→ Work required
Print the listing below word for word, leaving out the pictures.

** Records shown follows **

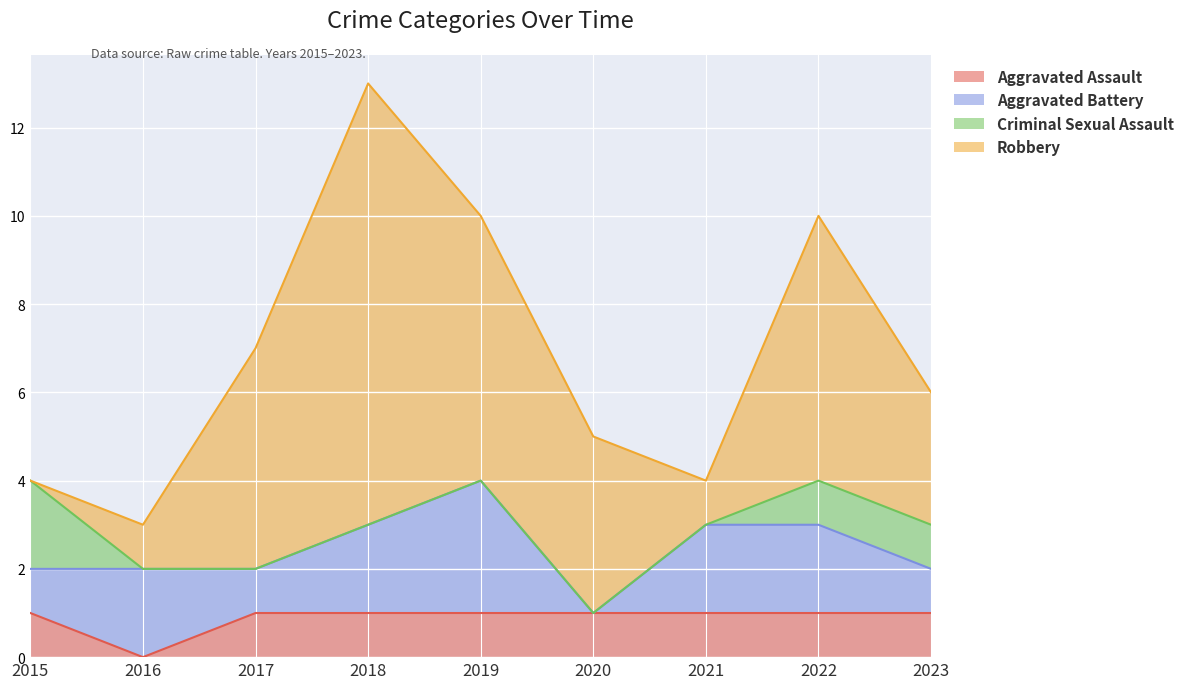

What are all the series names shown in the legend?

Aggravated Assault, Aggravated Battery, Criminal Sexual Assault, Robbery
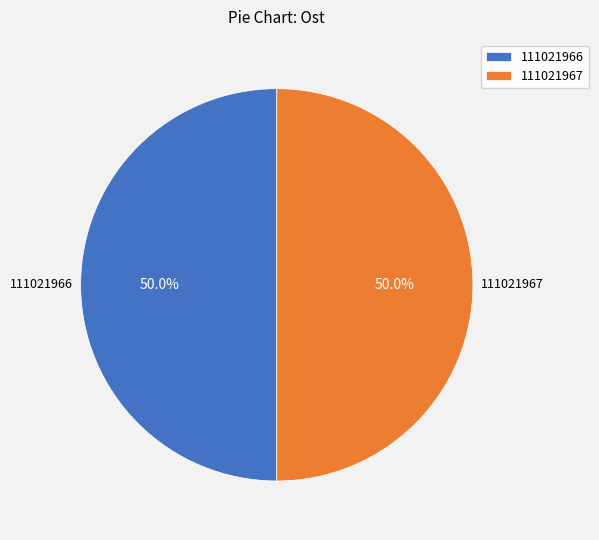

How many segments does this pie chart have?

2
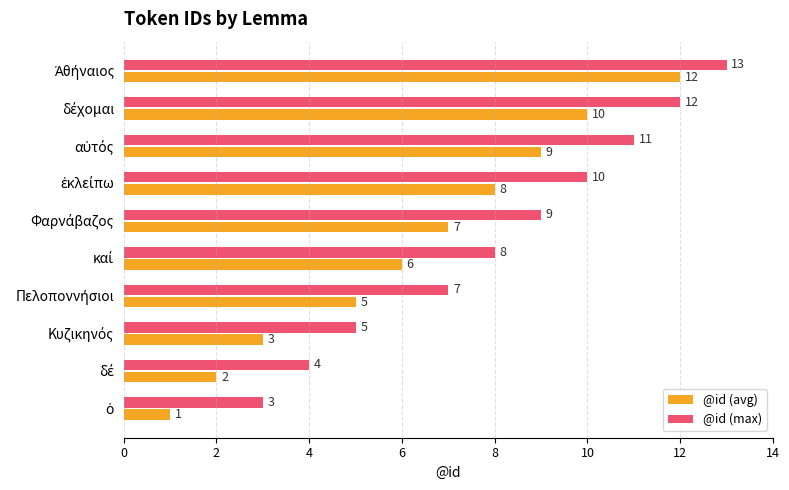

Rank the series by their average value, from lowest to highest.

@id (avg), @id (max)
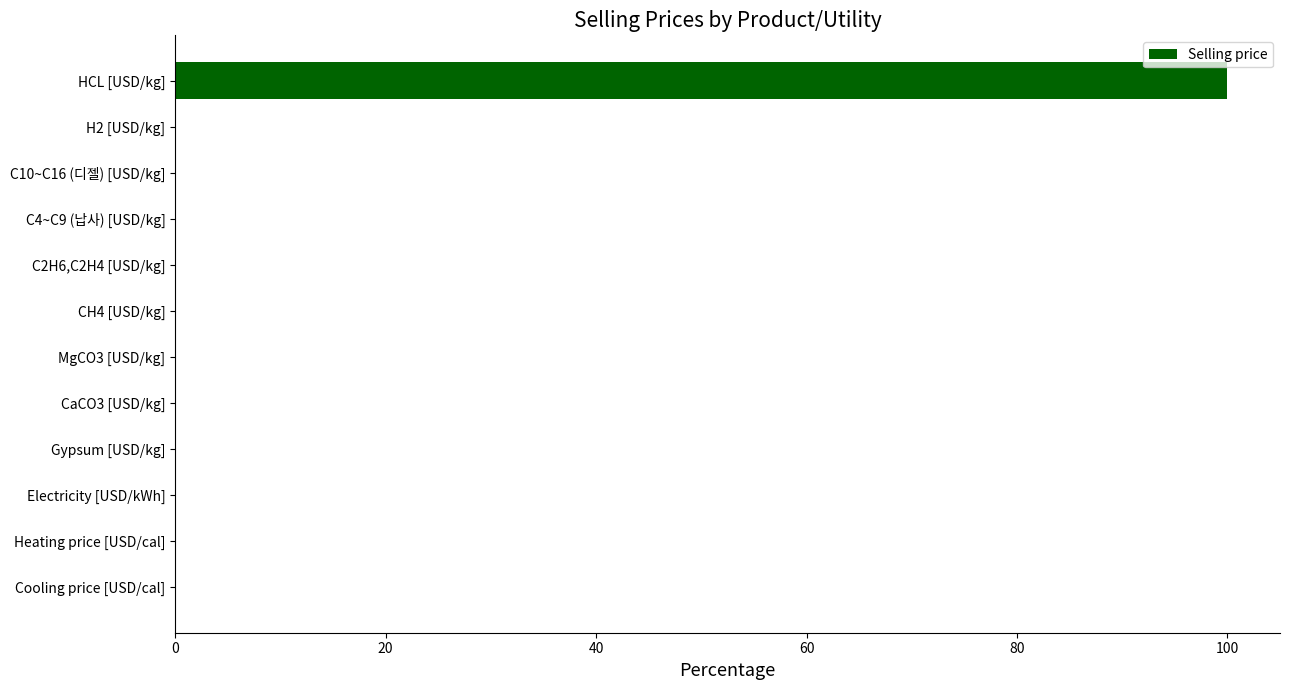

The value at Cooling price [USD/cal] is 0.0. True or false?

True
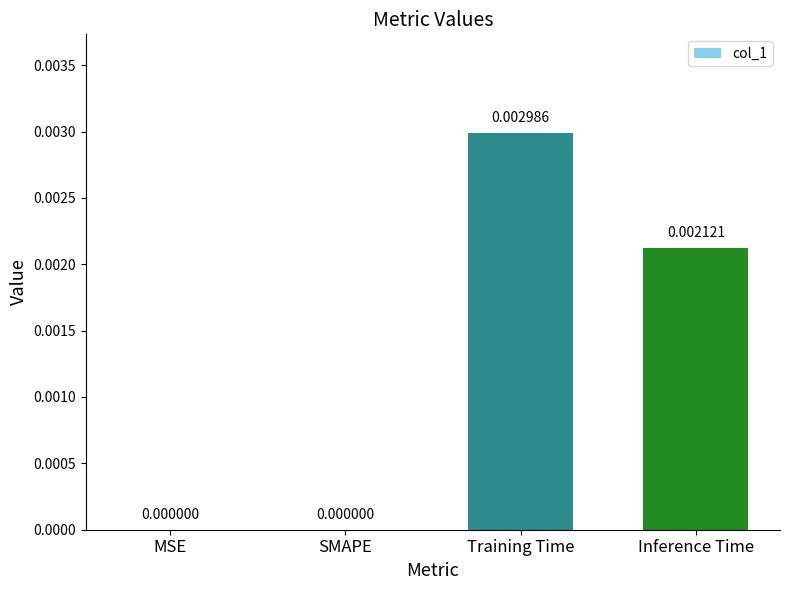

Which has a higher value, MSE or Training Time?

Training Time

** End of Records shown **

→ Result
What are all the series names shown in the legend?

Aggravated Assault, Aggravated Battery, Criminal Sexual Assault, Robbery

How many segments does this pie chart have?

2

Rank the series by their average value, from lowest to highest.

@id (avg), @id (max)

The value at Cooling price [USD/cal] is 0.0. True or false?

True

Which has a higher value, MSE or Training Time?

Training Time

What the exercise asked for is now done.